_WHAT YOU HAVE TO DO_: Here, the job is to give back every entry below unchanged, omitting pictures.

= = = = =

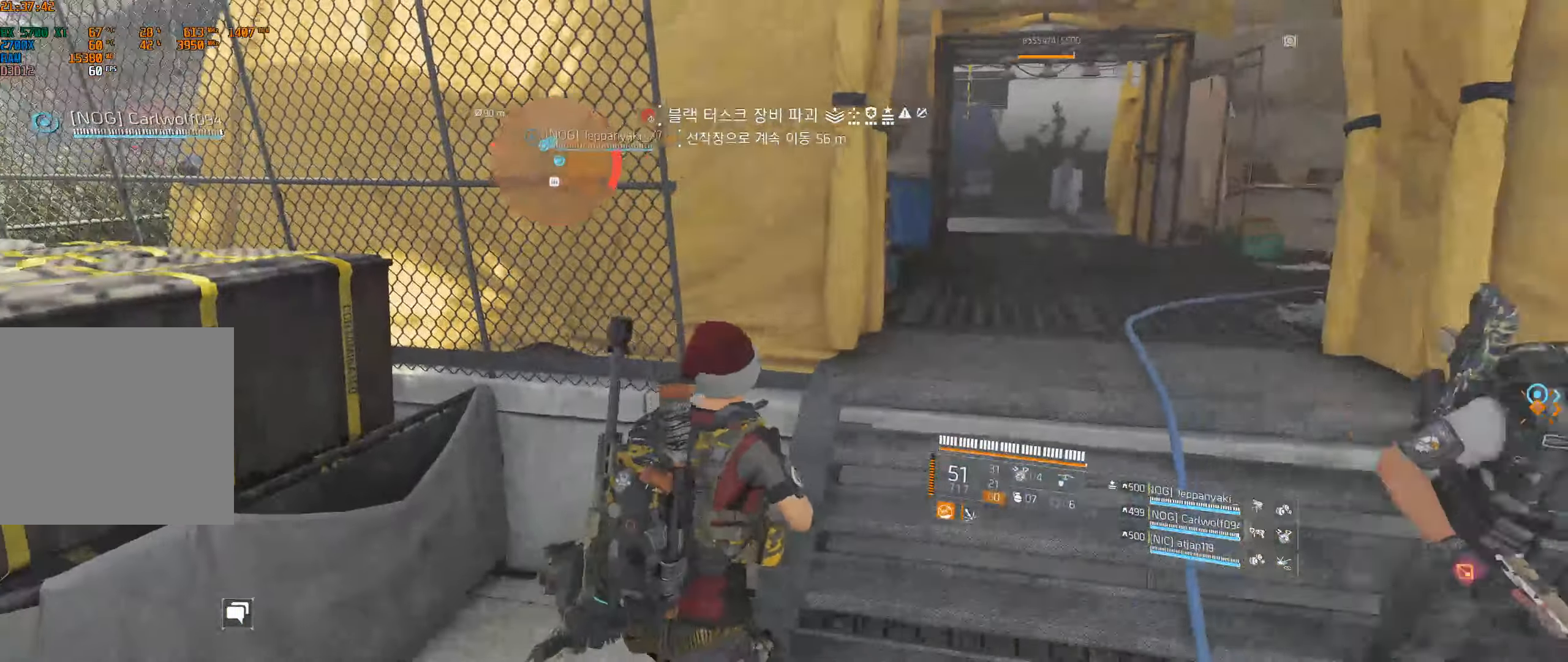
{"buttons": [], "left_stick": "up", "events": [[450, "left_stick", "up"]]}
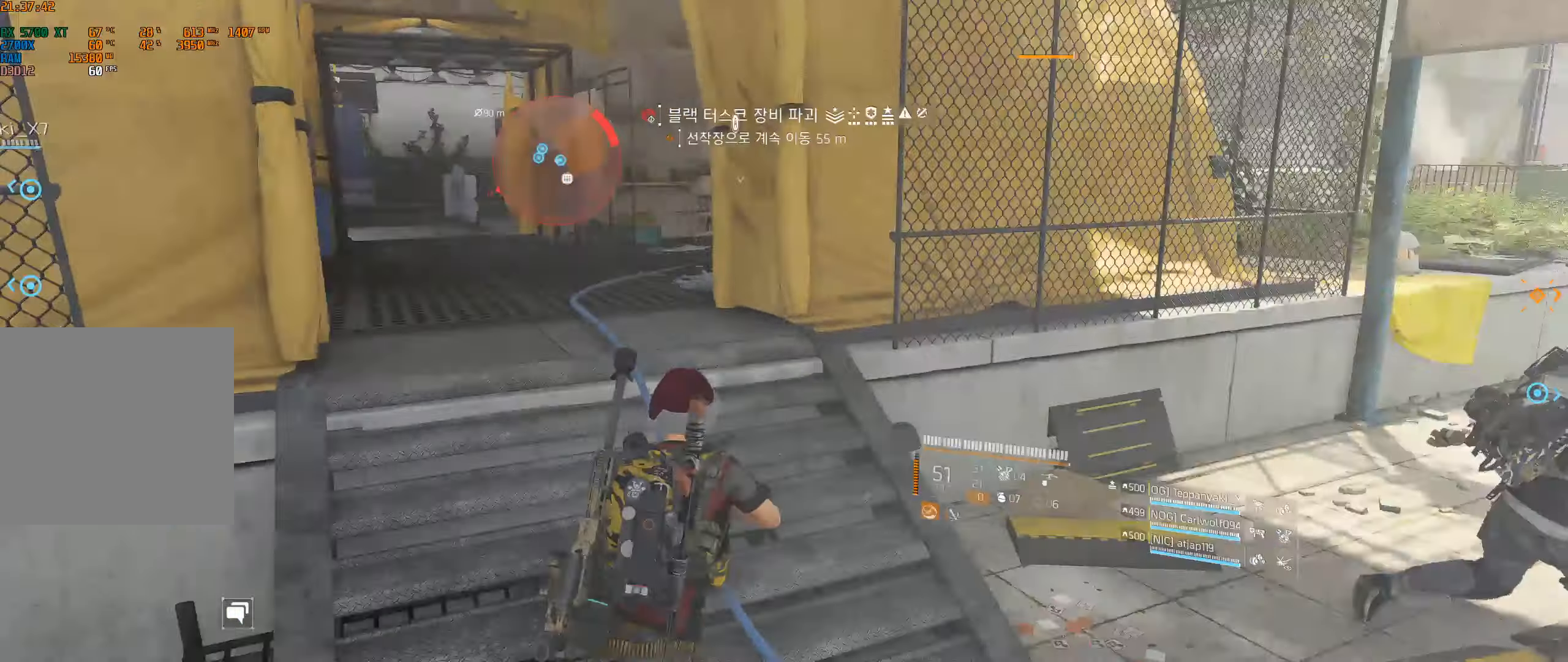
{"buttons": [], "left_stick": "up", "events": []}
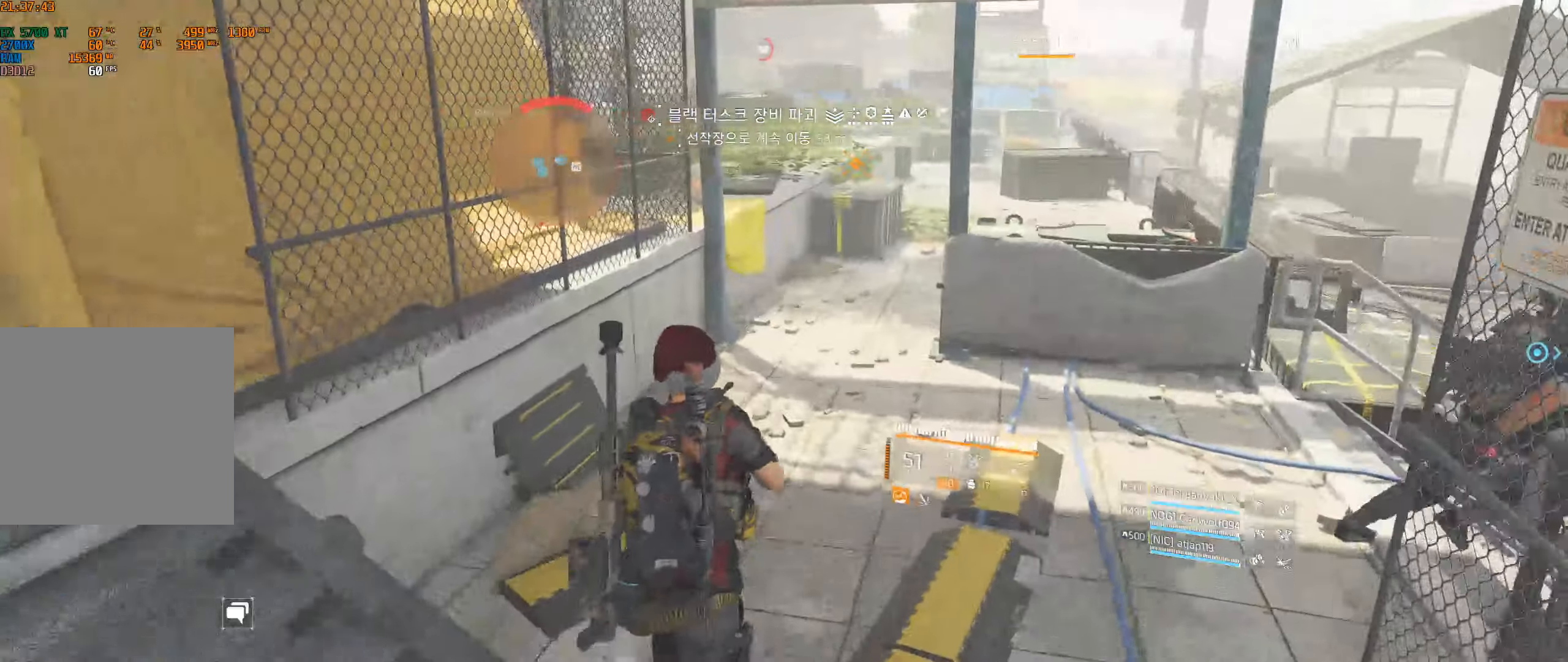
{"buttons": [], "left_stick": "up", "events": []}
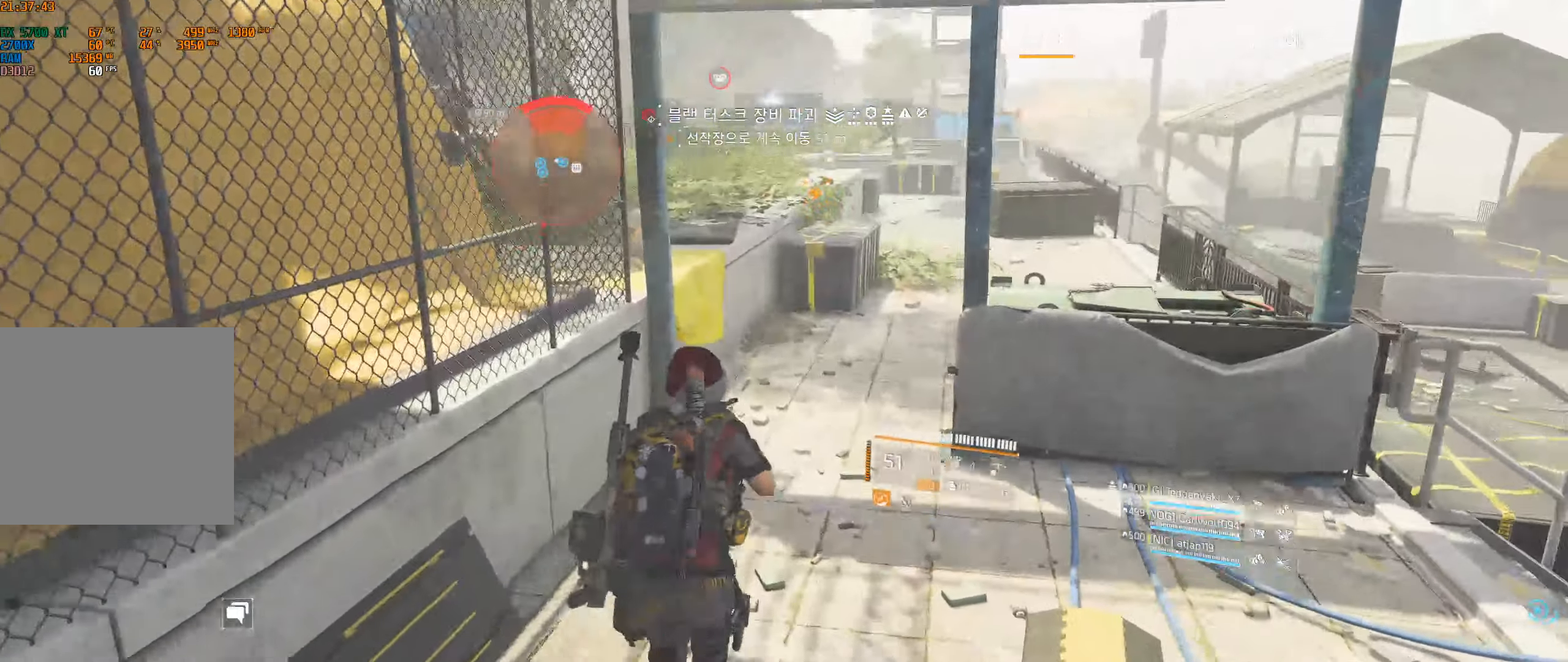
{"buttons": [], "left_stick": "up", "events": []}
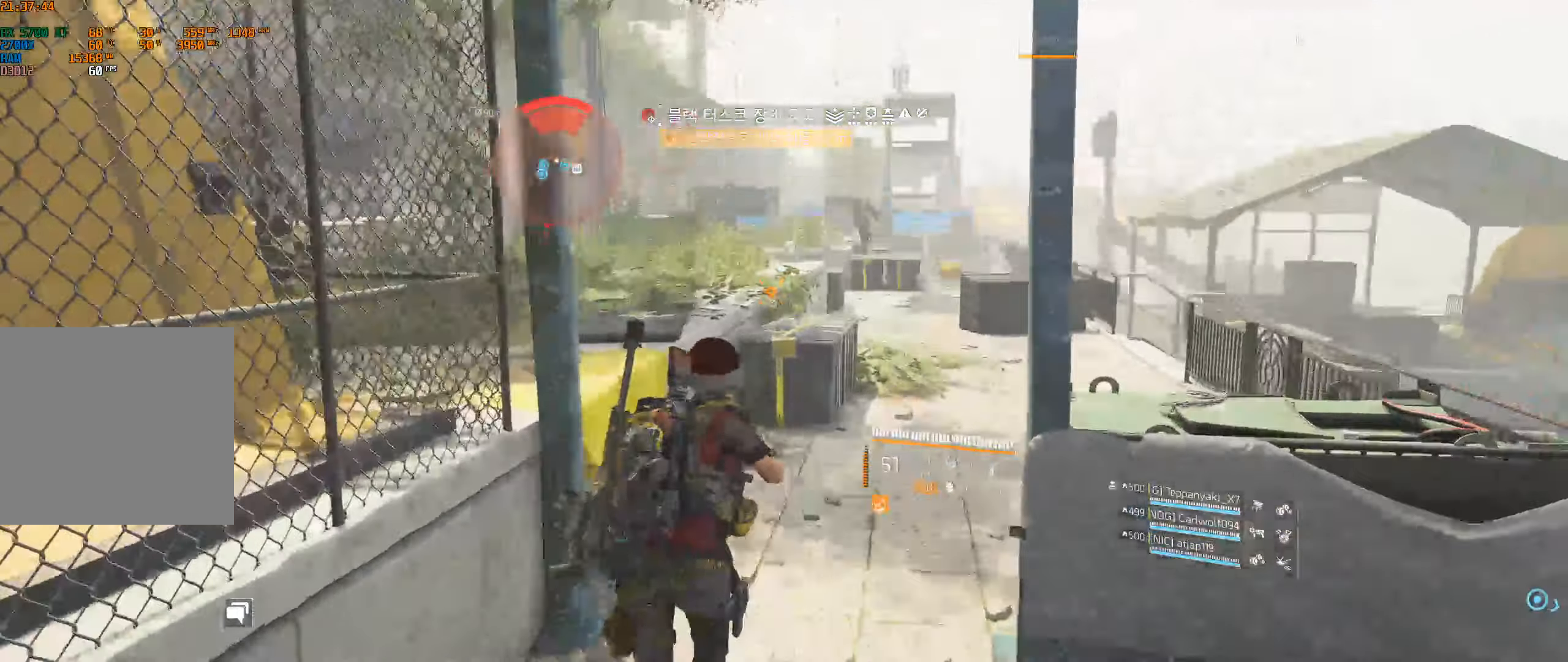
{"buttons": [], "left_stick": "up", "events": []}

= = = = =

_WRITTEN ANSWER_:
{"buttons": [], "left_stick": "up", "events": [[450, "left_stick", "up"]]}
{"buttons": [], "left_stick": "up", "events": []}
{"buttons": [], "left_stick": "up", "events": []}
{"buttons": [], "left_stick": "up", "events": []}
{"buttons": [], "left_stick": "up", "events": []}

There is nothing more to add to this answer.